> Tasks
**A.** In the excerpt from the bankruptcy opinion, rewrite the paragraph beginning "The Court is not suggesting there are no limits" as a short bulleted list that keeps its main facts.
**B.** The bankruptcy opinion states that the U.S. Trustee apparently did not serve its objection on everyone required. Why did the Court decline to enforce that notice requirement? Answer in one to three sentences.
**C.** Write the next part of the bankruptcy opinion on the subchapter V election, starting right after its last sentence.
───── Excerpted text
Debtor filed its Amended Petition electing subchapter V on March 5, 2020. See Docket No. 96. The U.S. Trustee filed its objection on March 20, 2020. See Docket No. 102. An objection to a debtor's election for subchapter V must be served on the Debtor, the Debtor's counsel, the U.S. Trustee, the subchapter V trustee, and the twenty largest unsecured creditors, or the unsecured creditors committee, if one has been appointed. See Interim Fed. Bankr. R. 1020(c). It does not appear that the U.S. Trustee complied with this service requirement. Nevertheless, because all parties who have actively participated in this case appeared at the hearing on the U.S. Trustee's objection, under the circumstances the Court will not enforce the notice requirement.

B. Subchapter V's Provisions do not Preclude Debtor from Electing Subchapter V

The U.S. Trustee's objection to the Amended Petition rests on subchapter V's procedural provisions and the fact that the 45-day period specified by 1129(e) expired before Debtor elected subchapter V. Two preliminary observations put those procedural provisions in context. First, neither the Bankruptcy Code nor the Bankruptcy Rules impose any time limit on the debtor's subchapter V election. Under Interim Bankruptcy Rule 1020(a), a debtor elects subchapter V treatment on the petition. Fed. R. Bankr. P. 1009(a) provides that a "voluntary petition . . . may be amended by the debtor as a matter of course at any time before the case is closed." Further, the Bankruptcy Code does not impose any other limitation on the election of subchapter V so long as the debtor is eligible to proceed under subchapter V.

The U.S. Trustee did not object to the Amended Petition on the ground that the SBRA does not apply to any chapter 11 cases pending on its effective date. Accordingly, any objection on that ground has been waived. See Bird v. Regents of New Mexico State Univ., 619 F. App'x 733, 748 (10th Cir. 2015) (stating that undeveloped arguments are deemed waived). In addition, FNB, Debtor's largest creditor, did not object to Debtor's Amended Petition.

The Court is not suggesting there are no limits on how a debtor may amend the petition. For example, the debtor cannot, by amending the petition, change the chapter under which the case is commenced or remove a filing spouse from a joint petition. Those changes would be inconsistent with provisions of the Bankruptcy Code, such as § 1112, which governs dismissal and conversion of a chapter 11 case. However, amending the petition to elect treatment under subchapter V does not violate any Code provisions.

Second, contrary to Debtor's argument at the final hearing, filing an amended petition to elect subchapter V does not reset the date of the order for relief under chapter 11 from which several subchapter V deadlines begin to run. Sections 1188(a) and 1189(a) specify that their deadlines are pegged to the date of "the order for relief under this chapter." The references to "this chapter" refer not to subchapter V but to chapter 11, which is comprised of five subchapters. Further, although § 348 provides that certain deadlines are reset to the date of conversion rather than the original order for relief, no language in the Bankruptcy Code suggests that re-designation of a case to a case under subchapter V functions like a conversion from one chapter to another. Compare § 348(b), (c) with subchapter V, § 1181, et. seq.

The date of the "order for relief" in this case is February 12, 2019.
──────────
───── Raw data
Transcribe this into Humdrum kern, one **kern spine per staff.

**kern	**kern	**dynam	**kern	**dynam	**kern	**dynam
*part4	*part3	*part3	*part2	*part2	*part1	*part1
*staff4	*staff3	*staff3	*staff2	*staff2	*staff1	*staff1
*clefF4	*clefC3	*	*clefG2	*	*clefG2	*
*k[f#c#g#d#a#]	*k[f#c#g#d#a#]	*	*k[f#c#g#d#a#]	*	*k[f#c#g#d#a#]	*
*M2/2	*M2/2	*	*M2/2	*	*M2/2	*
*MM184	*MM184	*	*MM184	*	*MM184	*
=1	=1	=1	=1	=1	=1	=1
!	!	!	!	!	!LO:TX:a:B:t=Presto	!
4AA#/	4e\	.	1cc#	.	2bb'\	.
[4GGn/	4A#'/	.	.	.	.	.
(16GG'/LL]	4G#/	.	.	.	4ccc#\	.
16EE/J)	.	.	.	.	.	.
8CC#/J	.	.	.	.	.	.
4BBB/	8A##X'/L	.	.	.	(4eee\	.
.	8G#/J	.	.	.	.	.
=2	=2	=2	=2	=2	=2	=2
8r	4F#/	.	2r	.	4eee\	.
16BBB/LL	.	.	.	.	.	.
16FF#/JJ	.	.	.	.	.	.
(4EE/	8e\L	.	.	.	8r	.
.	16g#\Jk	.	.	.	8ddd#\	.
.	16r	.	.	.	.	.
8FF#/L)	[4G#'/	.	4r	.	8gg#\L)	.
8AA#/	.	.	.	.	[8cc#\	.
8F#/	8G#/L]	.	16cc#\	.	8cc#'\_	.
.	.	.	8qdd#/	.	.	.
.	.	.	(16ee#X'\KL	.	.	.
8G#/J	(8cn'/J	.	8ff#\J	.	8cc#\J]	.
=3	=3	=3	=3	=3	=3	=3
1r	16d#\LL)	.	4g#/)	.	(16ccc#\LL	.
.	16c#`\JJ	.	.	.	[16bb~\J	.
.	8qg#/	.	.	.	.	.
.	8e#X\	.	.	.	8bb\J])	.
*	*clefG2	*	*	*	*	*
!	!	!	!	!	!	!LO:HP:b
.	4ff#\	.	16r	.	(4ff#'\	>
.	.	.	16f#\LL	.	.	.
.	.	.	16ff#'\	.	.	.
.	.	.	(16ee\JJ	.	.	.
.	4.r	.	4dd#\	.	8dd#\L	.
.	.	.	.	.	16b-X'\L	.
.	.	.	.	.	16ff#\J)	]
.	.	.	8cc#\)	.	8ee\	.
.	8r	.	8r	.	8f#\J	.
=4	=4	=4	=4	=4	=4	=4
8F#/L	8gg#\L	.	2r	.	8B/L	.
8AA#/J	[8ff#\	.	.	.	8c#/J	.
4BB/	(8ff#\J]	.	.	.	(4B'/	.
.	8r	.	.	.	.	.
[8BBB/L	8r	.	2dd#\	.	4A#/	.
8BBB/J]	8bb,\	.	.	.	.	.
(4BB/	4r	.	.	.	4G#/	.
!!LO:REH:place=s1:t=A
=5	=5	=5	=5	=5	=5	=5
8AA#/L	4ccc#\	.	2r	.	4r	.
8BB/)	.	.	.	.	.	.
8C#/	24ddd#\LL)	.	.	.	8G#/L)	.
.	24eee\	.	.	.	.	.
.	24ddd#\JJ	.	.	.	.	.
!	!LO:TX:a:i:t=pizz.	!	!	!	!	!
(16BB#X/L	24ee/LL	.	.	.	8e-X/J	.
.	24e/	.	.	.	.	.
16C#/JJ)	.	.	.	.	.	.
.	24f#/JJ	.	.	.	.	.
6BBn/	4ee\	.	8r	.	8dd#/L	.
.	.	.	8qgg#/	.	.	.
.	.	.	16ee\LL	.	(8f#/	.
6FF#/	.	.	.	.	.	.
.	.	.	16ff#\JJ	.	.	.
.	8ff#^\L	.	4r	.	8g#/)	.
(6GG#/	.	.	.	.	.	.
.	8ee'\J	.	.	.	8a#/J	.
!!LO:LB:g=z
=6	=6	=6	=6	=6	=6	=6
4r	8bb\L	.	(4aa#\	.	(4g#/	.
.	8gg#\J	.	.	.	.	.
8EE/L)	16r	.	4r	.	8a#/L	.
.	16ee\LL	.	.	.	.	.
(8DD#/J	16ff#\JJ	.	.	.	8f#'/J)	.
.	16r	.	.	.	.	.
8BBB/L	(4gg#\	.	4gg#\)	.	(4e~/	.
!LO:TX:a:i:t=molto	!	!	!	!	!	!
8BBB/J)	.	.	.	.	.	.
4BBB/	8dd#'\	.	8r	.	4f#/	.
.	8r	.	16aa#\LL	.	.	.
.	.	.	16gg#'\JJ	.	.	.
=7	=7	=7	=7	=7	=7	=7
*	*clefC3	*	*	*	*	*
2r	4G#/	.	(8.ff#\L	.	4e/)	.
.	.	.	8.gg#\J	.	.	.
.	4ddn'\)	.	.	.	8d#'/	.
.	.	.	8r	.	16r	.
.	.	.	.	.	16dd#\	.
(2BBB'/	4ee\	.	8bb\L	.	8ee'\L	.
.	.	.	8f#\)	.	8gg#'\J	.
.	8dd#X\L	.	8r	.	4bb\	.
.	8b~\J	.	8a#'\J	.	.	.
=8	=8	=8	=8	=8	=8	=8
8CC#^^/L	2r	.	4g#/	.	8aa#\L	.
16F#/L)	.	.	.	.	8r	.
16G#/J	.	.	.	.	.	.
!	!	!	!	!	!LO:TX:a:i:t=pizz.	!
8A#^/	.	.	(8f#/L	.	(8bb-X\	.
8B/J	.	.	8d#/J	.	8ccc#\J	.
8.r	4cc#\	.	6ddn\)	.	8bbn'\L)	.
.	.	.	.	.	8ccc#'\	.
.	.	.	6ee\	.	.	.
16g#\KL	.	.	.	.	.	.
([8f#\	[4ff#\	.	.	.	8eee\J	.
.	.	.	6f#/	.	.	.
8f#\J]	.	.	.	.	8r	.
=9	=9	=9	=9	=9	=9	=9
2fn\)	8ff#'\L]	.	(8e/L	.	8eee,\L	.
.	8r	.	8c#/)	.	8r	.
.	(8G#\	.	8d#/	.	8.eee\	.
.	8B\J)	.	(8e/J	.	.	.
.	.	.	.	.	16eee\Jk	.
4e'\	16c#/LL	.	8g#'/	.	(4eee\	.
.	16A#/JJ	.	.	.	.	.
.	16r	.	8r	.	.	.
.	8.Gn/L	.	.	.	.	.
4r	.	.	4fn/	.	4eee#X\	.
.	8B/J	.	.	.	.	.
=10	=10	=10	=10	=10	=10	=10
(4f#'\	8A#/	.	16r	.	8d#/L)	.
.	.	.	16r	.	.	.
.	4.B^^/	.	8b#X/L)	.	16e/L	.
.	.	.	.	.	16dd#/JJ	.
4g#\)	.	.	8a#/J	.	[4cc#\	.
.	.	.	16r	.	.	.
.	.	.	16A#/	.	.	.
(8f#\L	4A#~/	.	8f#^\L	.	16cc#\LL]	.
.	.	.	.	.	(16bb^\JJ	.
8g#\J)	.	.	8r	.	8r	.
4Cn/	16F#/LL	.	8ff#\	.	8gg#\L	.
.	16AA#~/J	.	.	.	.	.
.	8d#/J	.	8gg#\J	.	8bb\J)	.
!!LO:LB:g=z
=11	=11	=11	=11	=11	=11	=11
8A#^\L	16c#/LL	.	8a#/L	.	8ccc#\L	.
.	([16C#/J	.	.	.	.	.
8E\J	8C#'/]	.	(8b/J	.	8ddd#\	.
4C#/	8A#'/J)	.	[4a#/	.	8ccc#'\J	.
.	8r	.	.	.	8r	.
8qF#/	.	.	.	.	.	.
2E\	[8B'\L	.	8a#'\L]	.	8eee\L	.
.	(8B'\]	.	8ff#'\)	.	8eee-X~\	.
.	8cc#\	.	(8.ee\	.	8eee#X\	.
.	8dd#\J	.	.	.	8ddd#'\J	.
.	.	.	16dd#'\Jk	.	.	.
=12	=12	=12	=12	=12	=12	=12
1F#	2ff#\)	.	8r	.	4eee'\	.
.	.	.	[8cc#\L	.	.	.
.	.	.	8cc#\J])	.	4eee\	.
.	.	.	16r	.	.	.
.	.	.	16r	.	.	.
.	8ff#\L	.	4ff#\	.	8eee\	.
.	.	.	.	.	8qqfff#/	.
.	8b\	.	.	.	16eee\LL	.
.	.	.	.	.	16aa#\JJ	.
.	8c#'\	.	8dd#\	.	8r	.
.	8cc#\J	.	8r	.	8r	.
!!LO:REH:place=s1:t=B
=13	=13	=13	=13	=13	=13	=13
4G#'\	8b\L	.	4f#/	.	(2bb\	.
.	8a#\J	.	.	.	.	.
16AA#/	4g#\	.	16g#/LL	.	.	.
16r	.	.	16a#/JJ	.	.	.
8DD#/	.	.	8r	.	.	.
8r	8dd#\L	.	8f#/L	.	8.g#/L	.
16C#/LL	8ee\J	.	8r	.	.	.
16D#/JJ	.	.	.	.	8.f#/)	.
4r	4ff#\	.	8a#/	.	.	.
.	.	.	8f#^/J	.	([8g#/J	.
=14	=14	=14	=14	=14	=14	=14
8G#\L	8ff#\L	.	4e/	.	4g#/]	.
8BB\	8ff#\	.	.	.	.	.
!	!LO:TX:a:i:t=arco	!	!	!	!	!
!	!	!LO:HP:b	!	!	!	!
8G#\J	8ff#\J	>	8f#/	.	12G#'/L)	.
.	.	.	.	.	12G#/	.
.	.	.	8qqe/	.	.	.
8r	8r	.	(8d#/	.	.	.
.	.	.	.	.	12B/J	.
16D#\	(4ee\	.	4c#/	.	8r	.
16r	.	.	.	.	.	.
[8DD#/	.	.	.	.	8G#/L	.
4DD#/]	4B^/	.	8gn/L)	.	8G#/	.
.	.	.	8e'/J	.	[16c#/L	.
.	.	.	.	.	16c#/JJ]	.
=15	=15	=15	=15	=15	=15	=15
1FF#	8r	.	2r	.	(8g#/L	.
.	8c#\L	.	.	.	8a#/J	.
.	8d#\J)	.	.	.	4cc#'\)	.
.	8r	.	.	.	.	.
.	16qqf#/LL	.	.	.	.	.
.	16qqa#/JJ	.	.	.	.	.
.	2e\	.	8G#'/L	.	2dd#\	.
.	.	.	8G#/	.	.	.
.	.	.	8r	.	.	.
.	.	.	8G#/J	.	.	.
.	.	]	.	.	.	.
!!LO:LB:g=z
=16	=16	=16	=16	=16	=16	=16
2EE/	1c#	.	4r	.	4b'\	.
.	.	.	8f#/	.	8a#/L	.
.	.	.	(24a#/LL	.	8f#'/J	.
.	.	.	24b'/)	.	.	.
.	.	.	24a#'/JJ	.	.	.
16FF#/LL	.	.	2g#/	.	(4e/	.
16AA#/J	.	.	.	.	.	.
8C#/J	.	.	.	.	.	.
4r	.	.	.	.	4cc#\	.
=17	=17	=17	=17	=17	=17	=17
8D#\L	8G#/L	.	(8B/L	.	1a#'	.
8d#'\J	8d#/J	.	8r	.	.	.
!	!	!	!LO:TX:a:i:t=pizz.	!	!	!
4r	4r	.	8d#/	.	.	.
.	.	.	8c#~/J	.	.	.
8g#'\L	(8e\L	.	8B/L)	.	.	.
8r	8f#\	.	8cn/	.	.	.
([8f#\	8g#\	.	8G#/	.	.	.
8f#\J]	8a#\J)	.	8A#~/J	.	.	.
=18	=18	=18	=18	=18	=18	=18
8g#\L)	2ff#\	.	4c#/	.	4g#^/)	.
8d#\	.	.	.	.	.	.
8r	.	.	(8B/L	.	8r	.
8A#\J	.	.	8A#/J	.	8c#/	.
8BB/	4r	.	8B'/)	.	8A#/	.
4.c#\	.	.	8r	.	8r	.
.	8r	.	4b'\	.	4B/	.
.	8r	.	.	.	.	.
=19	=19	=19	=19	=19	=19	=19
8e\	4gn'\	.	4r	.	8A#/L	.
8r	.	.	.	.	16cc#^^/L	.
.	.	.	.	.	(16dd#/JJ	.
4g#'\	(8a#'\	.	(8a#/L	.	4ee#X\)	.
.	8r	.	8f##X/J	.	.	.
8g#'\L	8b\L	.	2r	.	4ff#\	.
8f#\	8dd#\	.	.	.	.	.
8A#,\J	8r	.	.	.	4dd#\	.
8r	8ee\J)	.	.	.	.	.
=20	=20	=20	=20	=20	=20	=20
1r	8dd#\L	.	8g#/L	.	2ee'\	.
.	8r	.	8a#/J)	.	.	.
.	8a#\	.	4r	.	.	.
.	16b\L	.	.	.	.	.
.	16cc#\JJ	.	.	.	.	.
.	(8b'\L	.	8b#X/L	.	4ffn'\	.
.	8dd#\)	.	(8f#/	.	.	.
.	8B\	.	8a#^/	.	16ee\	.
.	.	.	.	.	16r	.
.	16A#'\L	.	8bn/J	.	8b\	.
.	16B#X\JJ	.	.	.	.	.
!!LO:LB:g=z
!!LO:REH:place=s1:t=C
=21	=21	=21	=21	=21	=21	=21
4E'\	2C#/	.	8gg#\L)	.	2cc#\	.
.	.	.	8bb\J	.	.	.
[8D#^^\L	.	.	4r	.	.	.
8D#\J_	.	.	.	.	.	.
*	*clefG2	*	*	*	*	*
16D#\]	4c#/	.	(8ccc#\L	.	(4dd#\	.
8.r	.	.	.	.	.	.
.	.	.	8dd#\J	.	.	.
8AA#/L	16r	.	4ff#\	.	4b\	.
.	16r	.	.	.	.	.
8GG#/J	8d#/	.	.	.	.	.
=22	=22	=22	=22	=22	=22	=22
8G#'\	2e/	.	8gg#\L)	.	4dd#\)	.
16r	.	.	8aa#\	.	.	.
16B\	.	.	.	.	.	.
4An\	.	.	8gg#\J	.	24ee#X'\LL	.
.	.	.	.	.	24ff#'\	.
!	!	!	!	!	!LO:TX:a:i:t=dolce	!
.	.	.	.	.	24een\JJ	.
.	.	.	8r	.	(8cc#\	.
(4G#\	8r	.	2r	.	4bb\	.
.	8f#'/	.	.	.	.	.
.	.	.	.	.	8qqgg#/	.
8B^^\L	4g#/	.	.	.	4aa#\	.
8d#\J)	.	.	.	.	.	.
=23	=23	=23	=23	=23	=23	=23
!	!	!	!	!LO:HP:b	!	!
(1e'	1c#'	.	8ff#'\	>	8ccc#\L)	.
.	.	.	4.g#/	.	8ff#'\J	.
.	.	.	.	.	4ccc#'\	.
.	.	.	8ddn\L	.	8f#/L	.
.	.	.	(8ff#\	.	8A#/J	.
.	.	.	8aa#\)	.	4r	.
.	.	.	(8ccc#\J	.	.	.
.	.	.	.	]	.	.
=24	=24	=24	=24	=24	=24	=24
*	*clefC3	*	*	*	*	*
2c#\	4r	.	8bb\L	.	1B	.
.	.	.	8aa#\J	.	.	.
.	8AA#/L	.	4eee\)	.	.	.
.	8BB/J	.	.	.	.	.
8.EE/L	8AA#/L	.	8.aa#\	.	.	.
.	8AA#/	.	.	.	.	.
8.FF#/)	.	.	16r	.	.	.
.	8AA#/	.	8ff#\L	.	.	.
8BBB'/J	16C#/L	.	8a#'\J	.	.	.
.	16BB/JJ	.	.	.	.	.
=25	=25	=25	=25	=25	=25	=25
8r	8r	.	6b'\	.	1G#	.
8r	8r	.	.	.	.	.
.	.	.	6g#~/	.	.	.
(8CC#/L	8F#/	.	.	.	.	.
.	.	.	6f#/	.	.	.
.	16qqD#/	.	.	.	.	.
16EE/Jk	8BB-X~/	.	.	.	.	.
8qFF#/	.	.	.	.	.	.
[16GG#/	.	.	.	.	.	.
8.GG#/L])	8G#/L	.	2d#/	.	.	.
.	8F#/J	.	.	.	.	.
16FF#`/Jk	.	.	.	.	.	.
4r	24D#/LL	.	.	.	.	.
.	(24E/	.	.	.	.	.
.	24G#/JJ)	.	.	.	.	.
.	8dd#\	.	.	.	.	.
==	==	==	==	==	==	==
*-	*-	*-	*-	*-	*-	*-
──────────
> Answers by task
**A.**
- A debtor's ability to amend the petition has limits.
- An amended petition cannot change the chapter under which the case is commenced.
- It cannot remove a filing spouse from a joint petition.
- Such changes would conflict with Bankruptcy Code provisions such as § 1112, which governs dismissal and conversion of a chapter 11 case.
- Amending the petition to elect subchapter V treatment violates no Code provision.

**B.** All parties who had actively participated in the case appeared at the hearing on the U.S. Trustee's objection. Under those circumstances, the Court chose not to enforce the notice requirement.

**C.**
The U.S. Trustee argues that Debtor cannot elect subchapter V at this point, as a matter of law, because the deadlines for the subchapter V status conference and plan of reorganization have long since passed, rendering compliance with subchapter V impossible. §§ 1188, 1189. The Court disagrees.

The Court "may extend the period" in which the status conference must be held and the plan filed "if the need for an extension is attributable to circumstances for which the debtor should not justly be held accountable." § 1188(a), (b); § 1189(b). Here, the need for an extension arises from the fact that the SBRA was not effective until February 19, 2020—a circumstance for which Debtor should not justly be held accountable. Debtor filed a motion to proceed under subchapter V eight days after the effective date. Therefore, the Court has discretion to extend the deadlines if Debtor's case proceeds under subchapter V.

See Progressive Sols., 2020 WL 975464, at *5 (finding that "there are no bases in law or rules to prohibit a resetting or rescheduling of these [subchapter V] procedural matters"). Contra In re Double H Transportation, LLC, No. 19-31830-hcm (W.D. Tex March 5, 2020) (unpublished) (striking the debtor's amended petition electing subchapter V status on the ground that the SBRA did not apply to pending cases and permitting the election would create a "procedural quagmire").

See Ventura, 2020 WL 1867898, at *8-9 (stating that "[t]he [d]ebtor is not required to comply with deadlines that clearly expired before the [d]ebtor could have elected to proceed as a subchapter V debtor" and that "it is within the Court's discretion to reset the timelines to allow the [d]ebtor to avail herself of the newly enacted law that was not at her disposal when she filed the [c]urrent [c]ase");

The U.S. Trustee next contends that re-designation is inappropriate because it is impossible at this point for an appointed subchapter V trustee to attend the initial debtor interview and § 341(a) meeting since those events were required to occur no later than 40 days after the order for relief.

28 U.S.C. § 586(a)(7)(A) (requiring the U.S. Trustee to "conduct an initial debtor interview as soon as practicable after the date of the order for relief but before the first meeting scheduled under section 341(a) of title 11"); § 341(a) (requiring a meeting of creditors "within a reasonable time"); Fed. R. Bankr. P. 2003(a) (providing that the § 341(a) meeting must occur "no fewer than 21 and no more than 40 days after the order for relief"); Fed. R. Bankr. P. 9006(b)(2) (stating that the deadline for the § 341 meeting may not be enlarged).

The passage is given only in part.